I remember a time when I was at a low point in my life yet I would still find, even make the time for both friends and strangers, and the only thing that kept me going was being their shoulder to lean on. That was all I knew.
Now after months of therapy, I find myself giving more and more time to my own needs, and consequently not being there for people as much as I used to.
A part of me knows that that’s not necessarily a bad thing, because if anything, giving yourself time and space is incredibly important for your own mental health.
But another part of me is scared. It fears that a part of me is now broken, rather than fixed, because of all the time I take off for myself. ‘It’s for self-love,’ I think to myself. Well I don’t feel like it’s self-love anymore, I feel like it’s selfishness.

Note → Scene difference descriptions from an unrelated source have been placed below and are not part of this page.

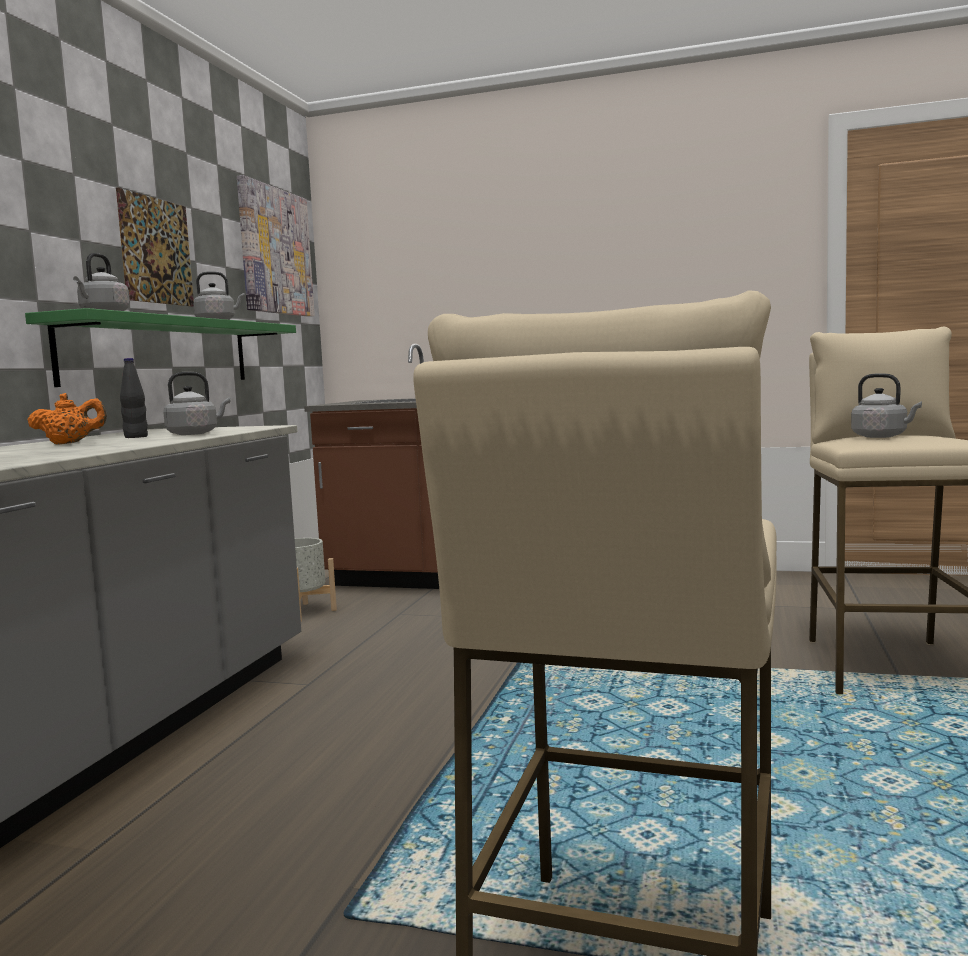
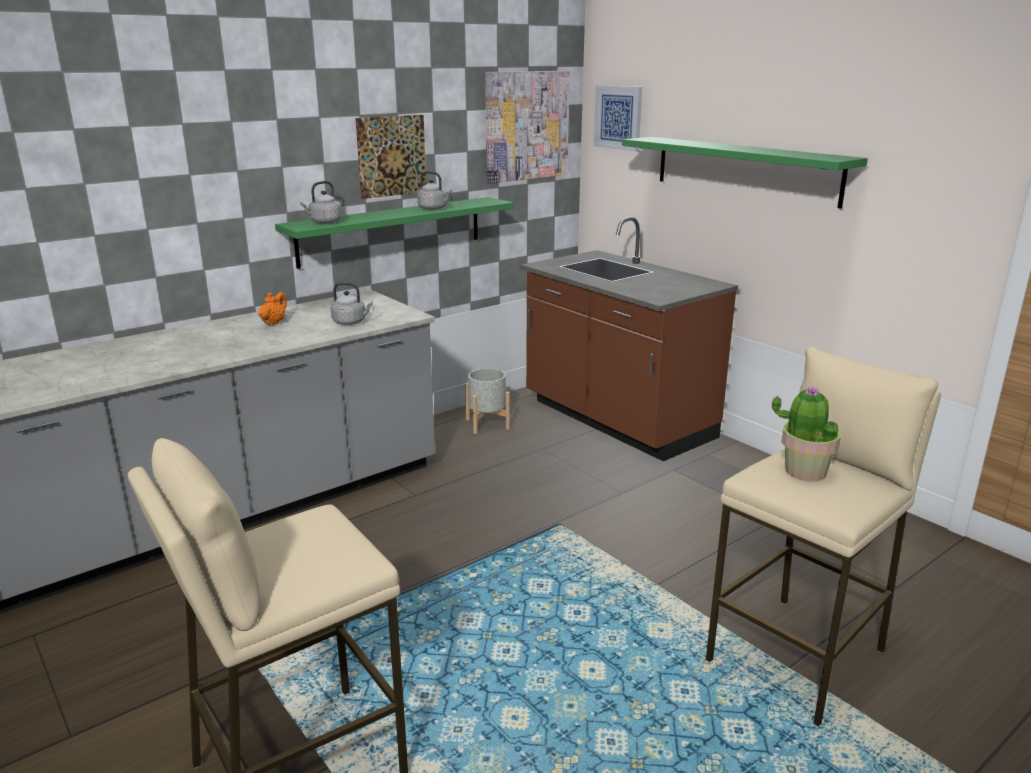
camera: 35 degrees right, 15 degrees up
orange teapot [28,393,107,445] -> orange teapot turned 90 degrees counterclockwise [258,292,287,325]
black bottle [120,358,148,438] -> none
grey kettle [851,373,922,438] -> potted plant [772,386,841,481]
none -> picture [594,85,642,152]
none -> green shelf [622,137,868,209]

I don’t know what to make of the feeling I get when I find out a friend needed me and I couldn’t be there for them. There’s a lot of guilt of course, but it’s lesser than it used to be. I don’t know if I like this newfound diminished version of my guilt. It feels foreign and incomplete. I feel like my mind is healthier now but my spirit has grown weaker. I seem to care less than I used to, and that feels like a betrayal to every person I have pledged my friendship to.
How do you draw the line between self-love and selfishness? How do you be there for people as much as they need while simultaneously giving your mind the attention that it needs, especially if the amount of that attention is a lot?
Did I lose a part of myself in the process of putting my pieces back together? Did I accidentally erase a part of me that I loved and never wanted to lose? Has the medication helped me or ruined me?